5 Challenges with Open Banking API Deployments
David O’Neill is the CEO of APImetrics. APImetrics is a monitoring company, and we monitor APIs for various companies. This article by David discusses how APImetrics has helped look for potential challenges with API deployments.
We at APImetrics, sample data, normalize, and analyze the data to look for potential problems.
We score the policy of APIs. We have invented our own scoring system, and we call it C cask. It gives us a way of categorizing APIs against each other.
Office 365, Microsoft Teams, Google workspaces, DocuSign, and Box, is a bucket of about 20 different APIs, and their average score is about 8. and that’s incredibly consistent. The design of the score is for consistency. We don’t expect it to move around much. We’re not grading on a curve. We are just measuring the overall quality.
We will talk about some of the lessons we’ve learned from working with regulated APIs and some of our other challenges.
Lesson 1: Quicksand
Sandboxes turned into the bane of our lives. It was a regulatory requirement of British Open banking that each bank provided a sandbox. They were forced to provide the sandboxes, two years before they had their open banking system set up. Consequently, the sandboxes did not work, they did not represent anything related to the open banking architectures they went with. They didn’t use the same security. They sometimes didn’t even use the same types of APIs. And they didn’t use the same syntaxes. So many organizations found that they could be up on the Sandbox and think, great, I got the Sandbox working, try and roll out their open banking, implementation, and none of it would work. They had to go back to the basics. But sandboxes are inherently useful. You should pay more attention to how well they work, and they should be part of all the other DevOps people do.

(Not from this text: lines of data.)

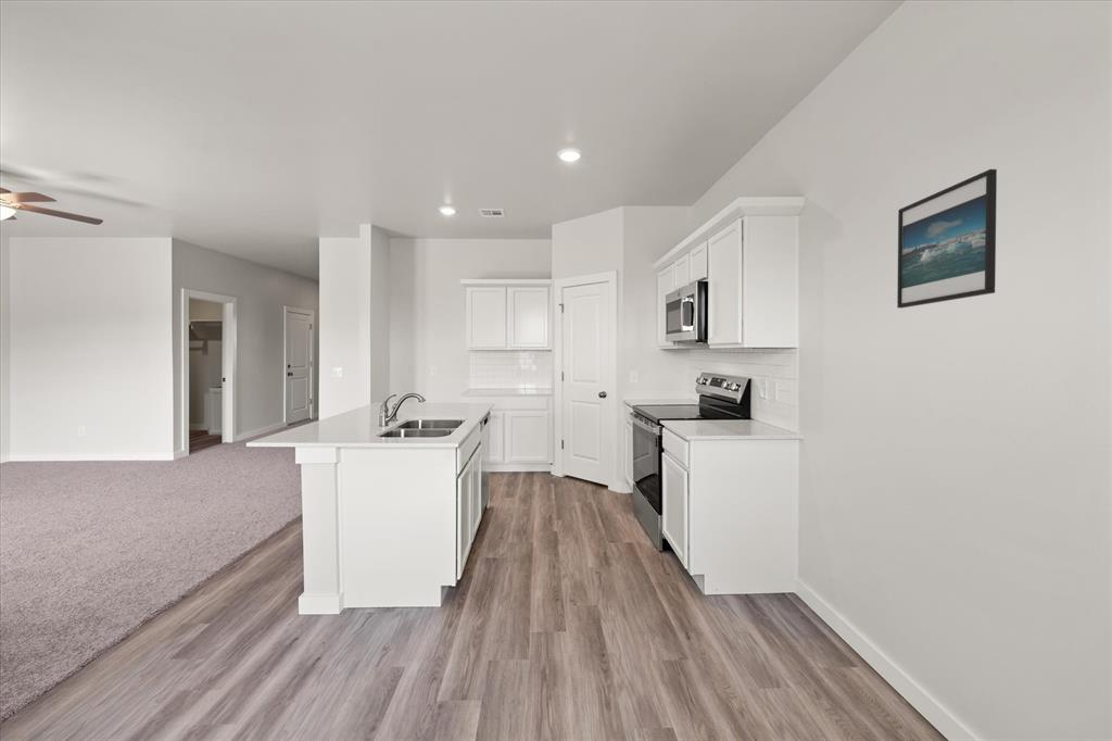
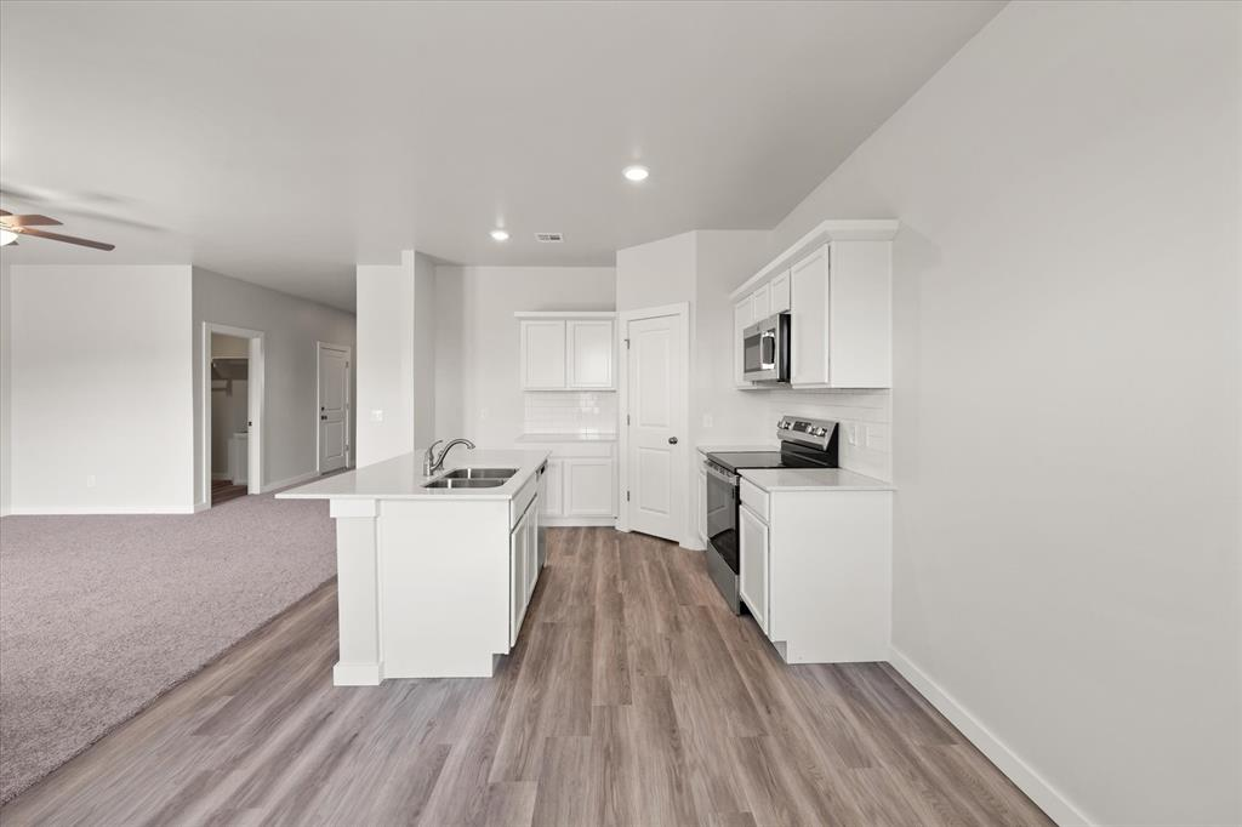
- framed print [896,168,998,309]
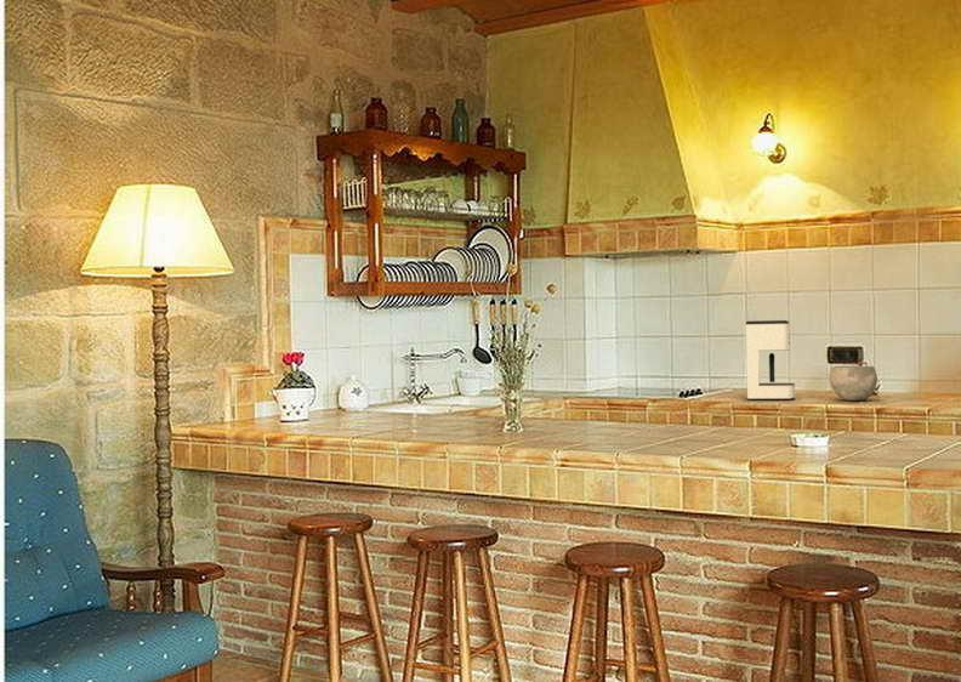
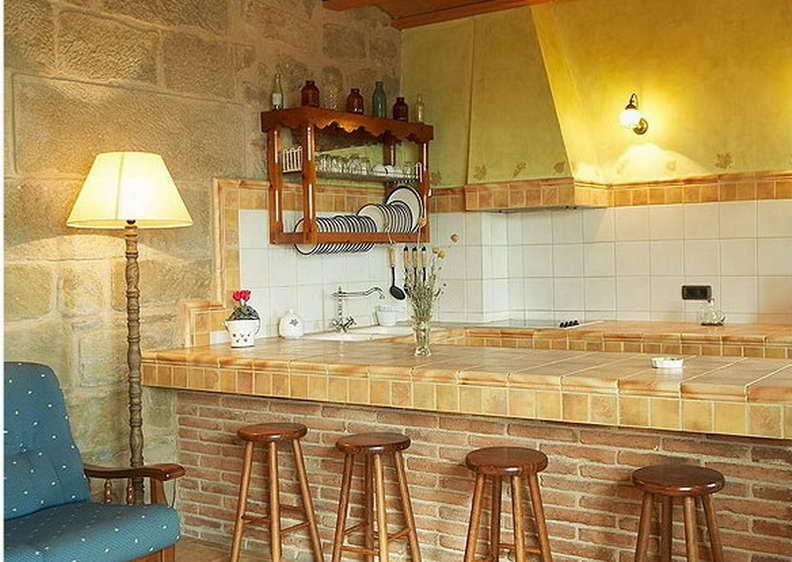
- coffee maker [745,319,796,400]
- bowl [828,364,878,402]
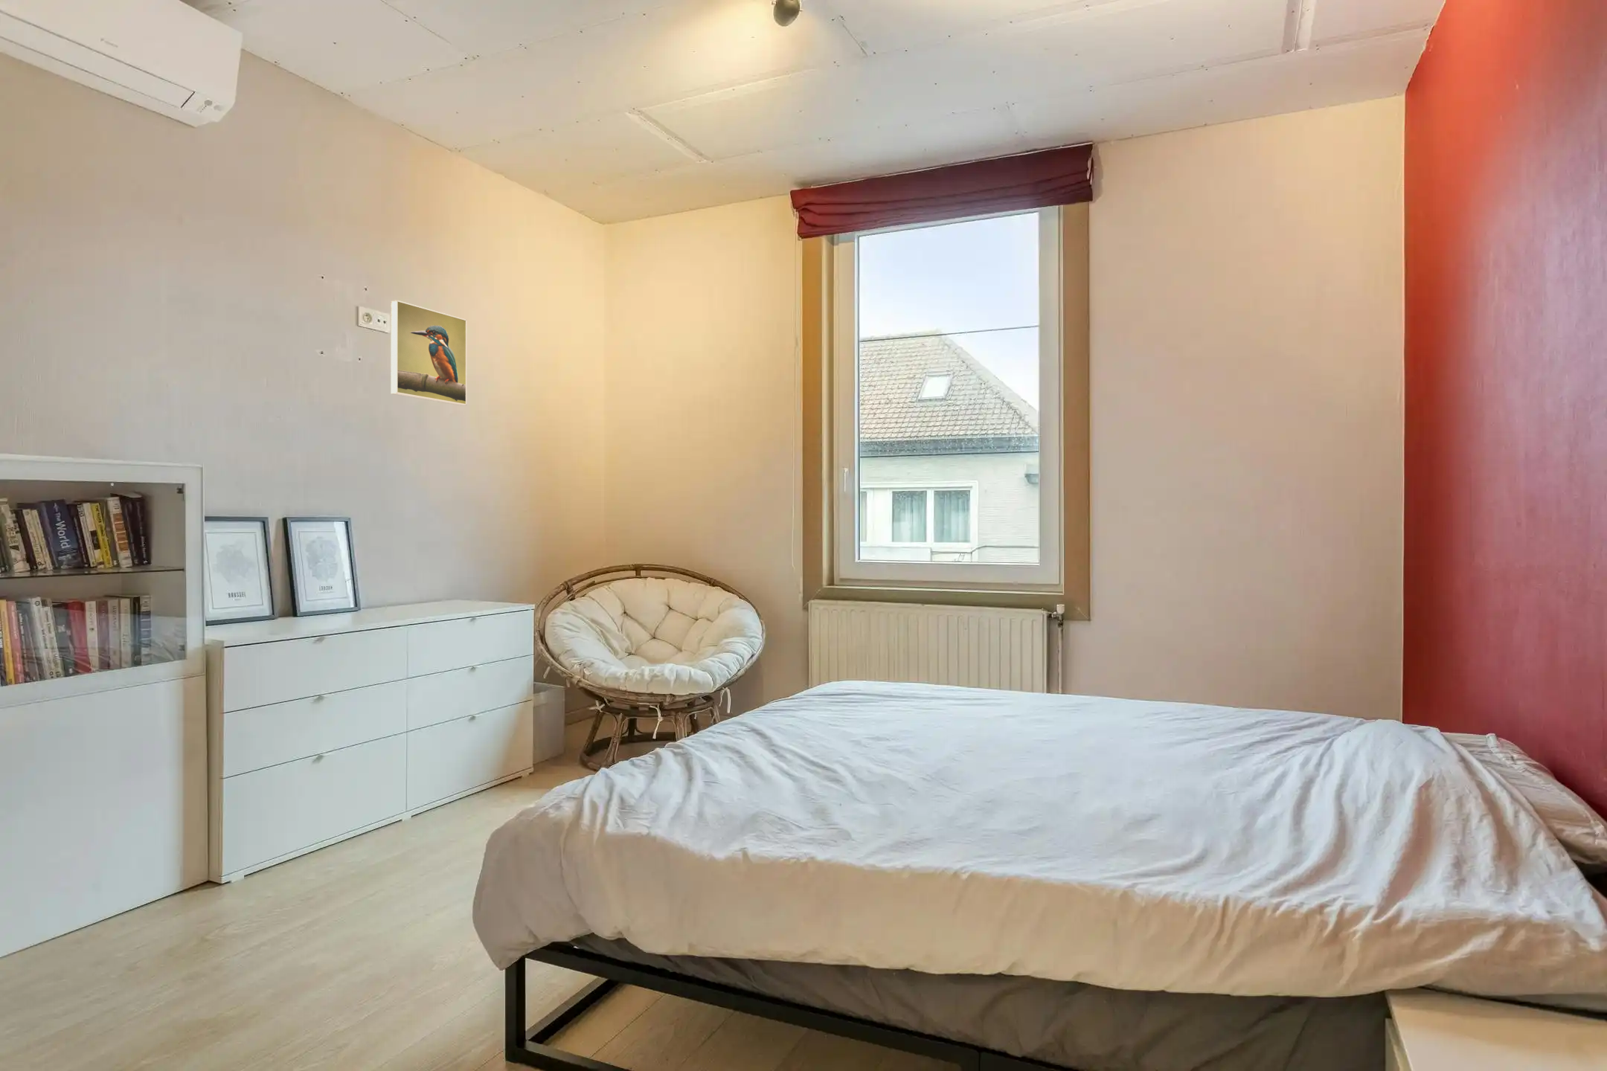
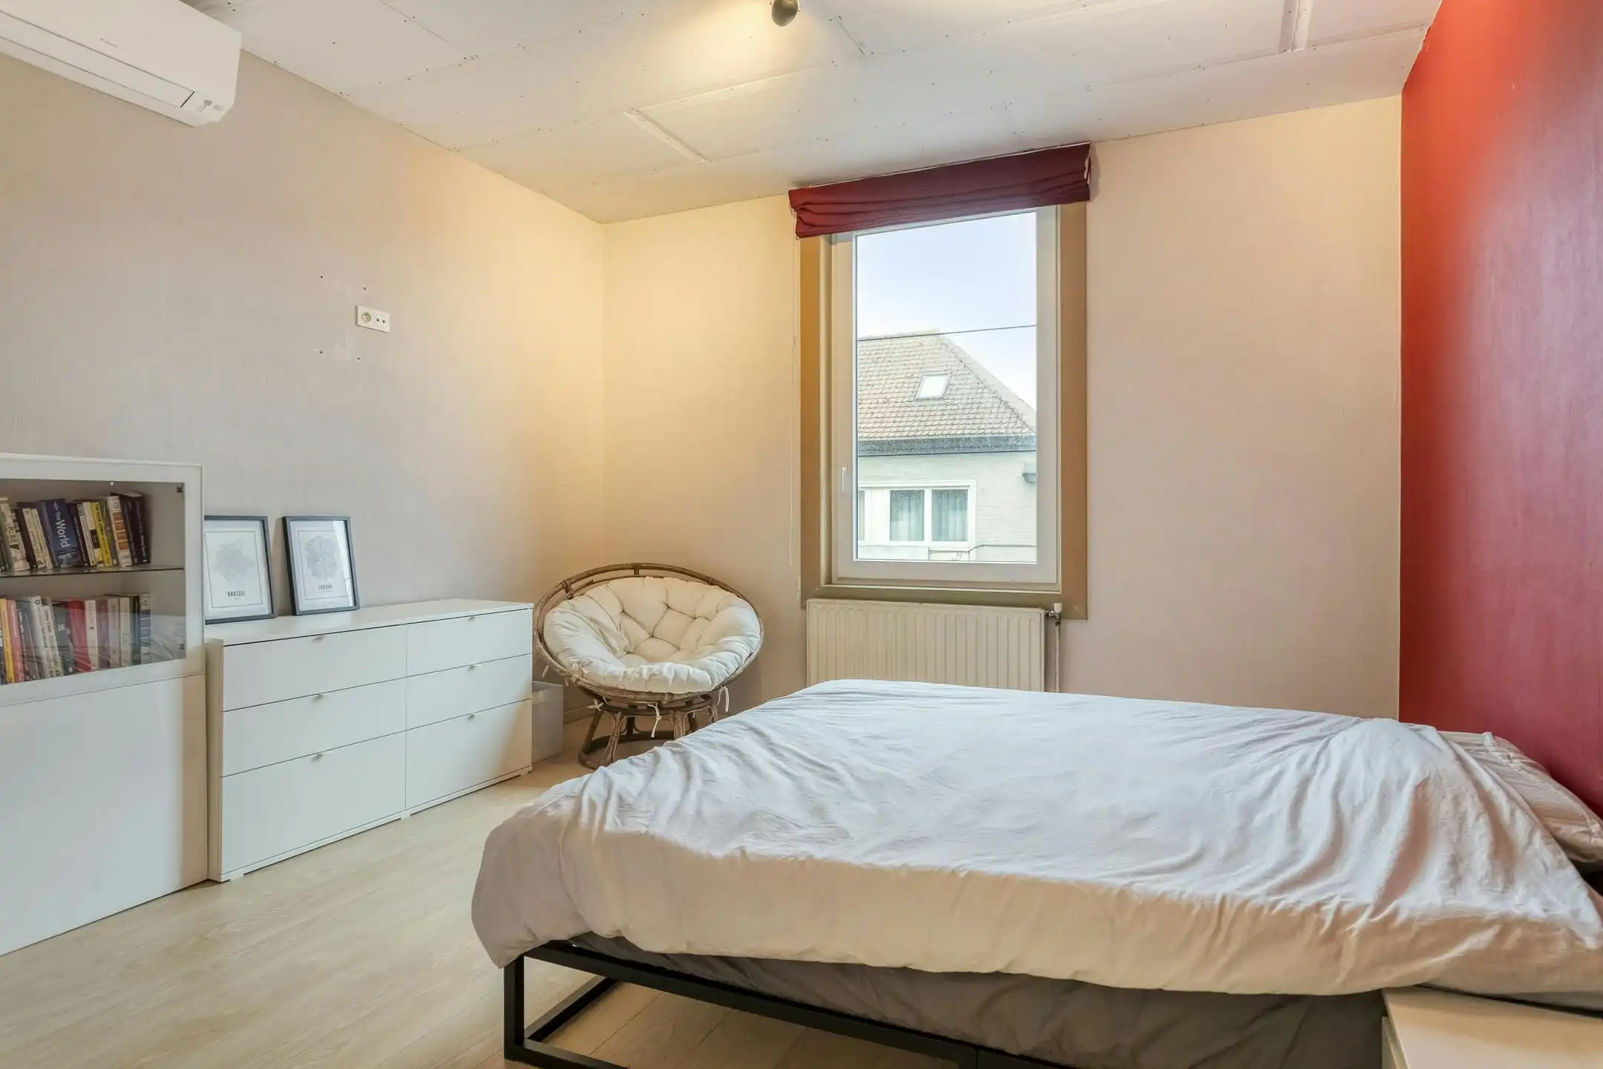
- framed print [390,300,468,406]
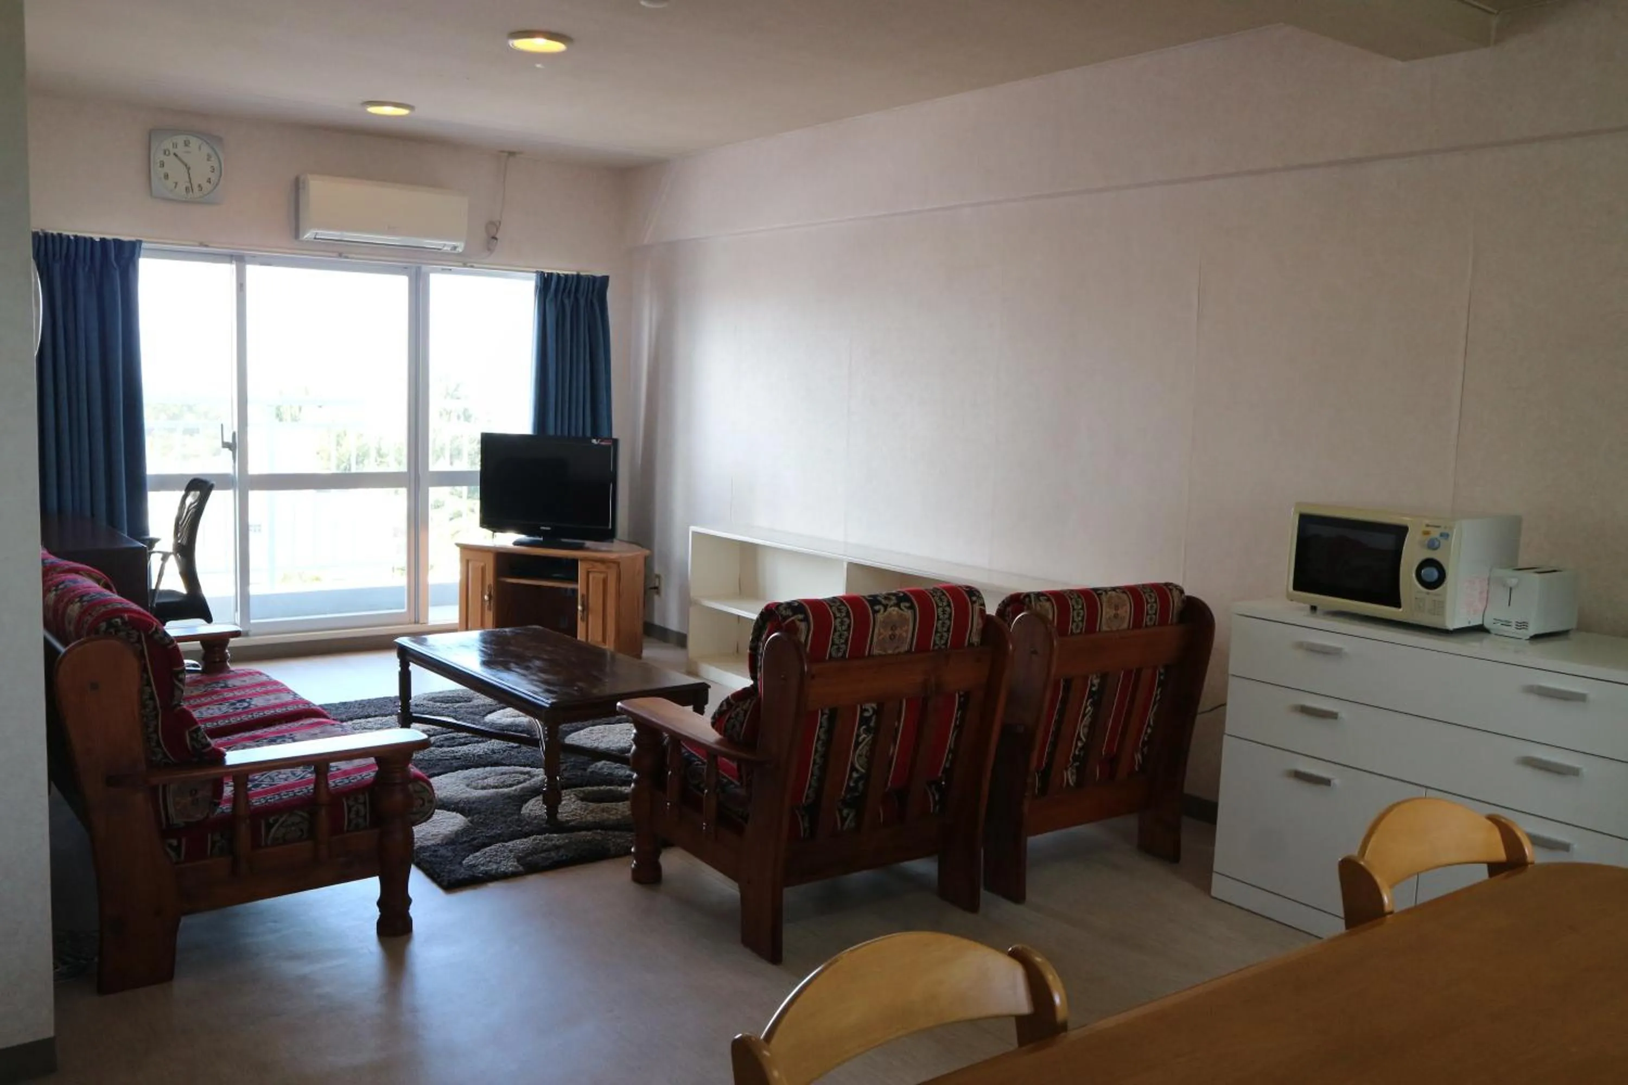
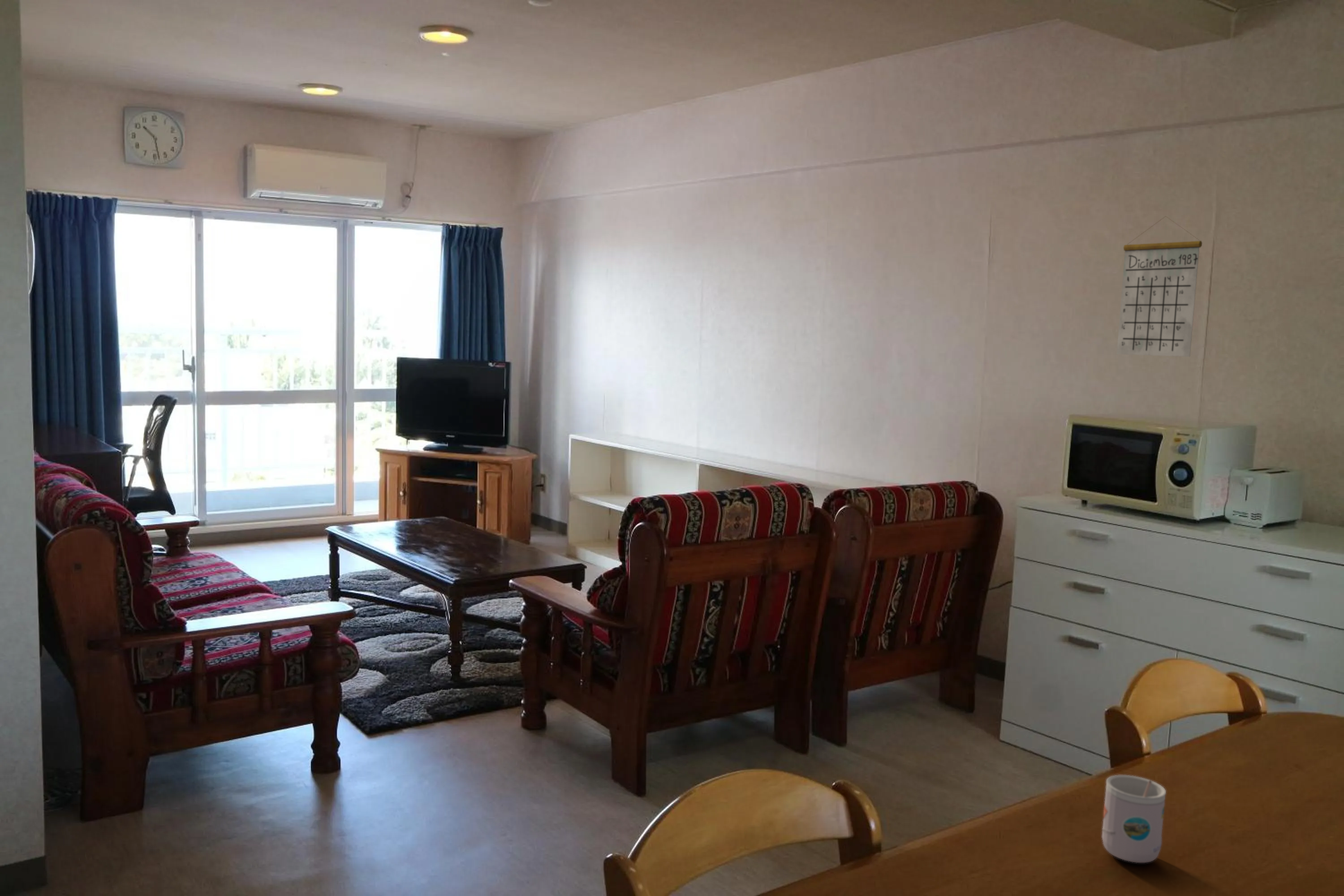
+ calendar [1116,215,1202,357]
+ mug [1102,775,1167,863]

They are important to the ecosystem’s health and shouldn’t be just there as an afterthought that you bought from a company that has nothing to do with your architecture. Use a stubbed-off version of your production environment; don’t build something completely separate.
Lesson 2: Document what you do, not what you think you do
For some documentation, we could download the spec and read the docs; it was just standard. For some, we had to ask queries, which took a bit more time to understand as the documentation had a few problems. But, in some cases, they were not responsive to support queries. They themselves did not seem to know what was wrong with their API stacks. One of the problems here can be the tooling involved. Test what you do in a production environment with somebody who doesn’t know it inside out, and you will learn some horrible things.
Lesson 3: Nothing beats end-to-end testing
People tend to test with tools that work inside their stack. The experience of using APIs is now an end-to-end distributed experience. The third parties you work with do not live in your data centers or your stack; they live in the cloud. The clouds don’t all work the same. They don’t work with your architectures the same. If you are on a private cloud yourself, your rules may work great with some data centers but not particularly well with others. We’ve seen differences between calls made from Google and Amazon, as much as two seconds per transaction. We’ve seen differences of over a second between different Amazon data centers in the same geographical region because they’re working with different standards. It is something to be aware of when setting things up. Nothing beats measuring from where your partners are.
Lesson 4: Everybody and everything lies, especially HTTP codes
Everybody lies. DevOps teams lie to each other to make things better for themselves. They like to say management tools lie to you to make you feel better about yourself. They lie about HTTP codes. Everything needs to be looked at in far more depth than it is. And one of the lessons we’ve learned is you can’t just rely on a 400 code being someone else’s problem.
An anecdote from our experience with a customer; their consent server broke. They had a massive outage. It didn’t last very long there. But because of the way the consent server broke, they lost the consents for the API for the production accounts. Because that manifests itself as a 400 error. That was not escalated through their internal triage processes because that’s 400. Because everybody was pushing it around to different groups without realizing we couldn’t monitor our systems. If you just rely on gateway logs and look at what the codes are telling you, you’ll often get a false sense of security around what’s going on with your stack. And these problems rarely go away. They tend to build and escalate over time until the root cause manifests itself, and you’ll have something much more serious to fix.
Lesson 5: Monitoring
Let us consider an API in production. It wasn’t very fast to start with, about one second per transaction. That’s about 12 seconds per transaction. Over the course of three months, it got slower and slower. There was a lack of monitoring.
Other variations we’ve had on this are you set your threshold for alerting very high. Your API is usually very fast. Your API can be functionally down for several hours a day, and it will never trigger an alarm. Because you’ve set the threshold at two seconds, the API normally responds in 200 milliseconds. So it takes a lot of latency and timeouts before you get told.
To conclude, large companies have more financial bandwidth to address these issues. Neobanks are more adaptable. Traditional banks with a legacy find it the most challenging to adapt to Open Banking.